The City of Seattle will be expanding its tiny house villages this summer, building two new sites and expanding the current site in Interbay.
All three will be operated by the Low Income Housing Institute (LIHI), and will add over 100 new tiny house units to the City’s shelter system, serving up to 145 individuals. The projects were proposed and approved as part of the City’s 2021 budget, which also includes creating new enhanced shelter spaces and developing two hotel-based shelter programs.
The Seattle Human Services Department selected the sites this spring, which along with the Interbay site, will include one in the University District and another on Aurora Ave N. All sites will have onsite case management services and connections to behavioral health support and permanent housing solutions. Amenities will include access to hygiene and communal kitchens.
The Interbay Tiny Cabins Safe Harbor village (1601 15th Ave W) will provide an additional 30 new tiny house units and a new hygiene facility with showers, restrooms, and laundry. According to the HSD, the new units will be able to serve up to an additional 40 people.
The Interbay site was established in 2017 and has served 246 people thus far. HSD says 35% of those leaving went into permanent housing. The expansion is expected to begin this summer, pending Port of Seattle and City Council approval and SEPA processing. The additional homes would increase the number of units in the village to 76.
The two new tiny house villages will be at 1000 NE 45th St and 12245 Aurora Ave N. The University District site will be named Rosie’s Tiny House Village and will provide 36 new tiny house units that will serve up to 50 people. There will be a hygiene center plus a community kitchen and spaces for meeting, dining, and community gatherings. The property is being leased from Sound Transit, and will eventually be developed into a transit site.
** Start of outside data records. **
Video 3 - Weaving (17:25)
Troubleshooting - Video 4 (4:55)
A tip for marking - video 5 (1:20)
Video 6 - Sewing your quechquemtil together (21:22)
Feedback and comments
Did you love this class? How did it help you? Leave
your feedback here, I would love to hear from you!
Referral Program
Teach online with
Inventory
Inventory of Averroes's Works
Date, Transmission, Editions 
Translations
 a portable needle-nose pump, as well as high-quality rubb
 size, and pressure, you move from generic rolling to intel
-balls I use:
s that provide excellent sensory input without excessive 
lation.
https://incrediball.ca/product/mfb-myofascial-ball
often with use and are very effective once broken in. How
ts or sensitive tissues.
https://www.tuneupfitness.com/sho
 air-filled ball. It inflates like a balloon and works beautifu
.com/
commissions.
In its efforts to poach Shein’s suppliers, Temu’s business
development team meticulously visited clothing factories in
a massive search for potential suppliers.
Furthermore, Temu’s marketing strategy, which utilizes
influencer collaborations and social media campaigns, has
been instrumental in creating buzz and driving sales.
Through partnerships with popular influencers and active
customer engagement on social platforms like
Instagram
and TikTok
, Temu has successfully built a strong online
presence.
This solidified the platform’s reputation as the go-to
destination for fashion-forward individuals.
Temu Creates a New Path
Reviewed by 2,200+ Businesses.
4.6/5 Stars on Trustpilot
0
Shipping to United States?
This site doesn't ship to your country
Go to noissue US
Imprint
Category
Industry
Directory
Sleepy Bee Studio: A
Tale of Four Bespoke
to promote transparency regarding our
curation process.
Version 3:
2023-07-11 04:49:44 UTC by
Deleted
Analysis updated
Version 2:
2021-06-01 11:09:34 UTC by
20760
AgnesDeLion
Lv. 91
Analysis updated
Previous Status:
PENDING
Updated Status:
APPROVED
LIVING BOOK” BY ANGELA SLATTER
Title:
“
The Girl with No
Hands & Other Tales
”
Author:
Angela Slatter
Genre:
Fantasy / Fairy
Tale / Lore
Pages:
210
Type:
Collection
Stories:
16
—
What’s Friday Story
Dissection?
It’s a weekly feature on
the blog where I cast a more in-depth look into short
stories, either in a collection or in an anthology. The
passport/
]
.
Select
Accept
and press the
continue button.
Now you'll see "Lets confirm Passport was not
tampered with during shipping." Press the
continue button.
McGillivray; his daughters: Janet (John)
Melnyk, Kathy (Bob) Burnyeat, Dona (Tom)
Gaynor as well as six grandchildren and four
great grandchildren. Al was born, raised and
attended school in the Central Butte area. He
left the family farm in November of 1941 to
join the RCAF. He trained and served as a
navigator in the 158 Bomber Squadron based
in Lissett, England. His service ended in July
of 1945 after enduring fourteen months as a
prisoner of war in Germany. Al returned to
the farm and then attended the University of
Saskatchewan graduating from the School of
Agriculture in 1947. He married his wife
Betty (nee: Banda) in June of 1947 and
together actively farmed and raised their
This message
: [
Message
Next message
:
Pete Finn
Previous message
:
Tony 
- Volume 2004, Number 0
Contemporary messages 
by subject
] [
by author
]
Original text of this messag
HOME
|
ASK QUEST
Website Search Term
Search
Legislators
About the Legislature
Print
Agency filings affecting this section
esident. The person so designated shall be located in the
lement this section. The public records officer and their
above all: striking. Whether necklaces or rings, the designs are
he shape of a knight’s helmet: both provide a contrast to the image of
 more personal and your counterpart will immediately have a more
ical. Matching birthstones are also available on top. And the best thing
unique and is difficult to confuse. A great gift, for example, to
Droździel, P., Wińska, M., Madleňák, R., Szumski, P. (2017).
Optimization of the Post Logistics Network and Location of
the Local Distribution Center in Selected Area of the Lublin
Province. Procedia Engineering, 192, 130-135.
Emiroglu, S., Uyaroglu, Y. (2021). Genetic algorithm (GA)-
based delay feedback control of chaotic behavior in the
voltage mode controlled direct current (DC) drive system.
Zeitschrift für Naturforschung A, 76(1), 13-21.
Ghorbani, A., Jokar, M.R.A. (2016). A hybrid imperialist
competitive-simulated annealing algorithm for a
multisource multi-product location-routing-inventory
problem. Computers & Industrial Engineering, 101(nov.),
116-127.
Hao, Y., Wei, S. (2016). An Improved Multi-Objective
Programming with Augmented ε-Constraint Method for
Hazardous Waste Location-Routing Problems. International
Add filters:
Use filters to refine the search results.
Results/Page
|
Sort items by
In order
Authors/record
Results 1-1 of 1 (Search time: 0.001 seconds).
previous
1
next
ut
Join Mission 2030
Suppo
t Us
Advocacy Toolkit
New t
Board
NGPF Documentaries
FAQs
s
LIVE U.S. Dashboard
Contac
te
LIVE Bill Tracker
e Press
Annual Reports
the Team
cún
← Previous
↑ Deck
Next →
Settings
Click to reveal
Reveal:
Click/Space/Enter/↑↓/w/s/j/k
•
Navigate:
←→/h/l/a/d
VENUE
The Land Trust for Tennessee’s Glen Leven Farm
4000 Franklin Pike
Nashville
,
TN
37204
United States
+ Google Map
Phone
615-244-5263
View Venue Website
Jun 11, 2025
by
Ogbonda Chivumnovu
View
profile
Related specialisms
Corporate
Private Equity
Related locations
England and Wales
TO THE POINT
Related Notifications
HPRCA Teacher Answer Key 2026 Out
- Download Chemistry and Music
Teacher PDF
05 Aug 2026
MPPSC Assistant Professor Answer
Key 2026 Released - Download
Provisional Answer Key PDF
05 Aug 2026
The Aurora site will be named Friendship Heights Tiny House Village and will include 35-40 new tiny house units to serve up to 55 people. LIHI entered into a religious sponsorship with Epic Life Church and may find a second church to cosponsor the village. LIHI finalized purchasing the property just this week (June 2) and will begin developing the site later this month.
“During the pandemic, Seattle allocated unprecedented resources to address immediate impacts of the pandemic, such as creating a safer 24/7 enhanced shelter system, providing food access, and expanding hygiene resources, but we know that we must continue creating long-term investments in housing to address the scale of the crisis,” Mayor Jenny Durkan said in a statement.
“These new investments in tiny home villages are effective shelter options to end a person’s experience with homelessness and add much needed new shelter capacity to offer more individuals safer spaces who are living in our parks and sidewalks.”
Referrals to the three tiny house villages will be coordinated by the City’s HOPE Team, which will work with outreach providers to connect unsheltered people to new housing resources.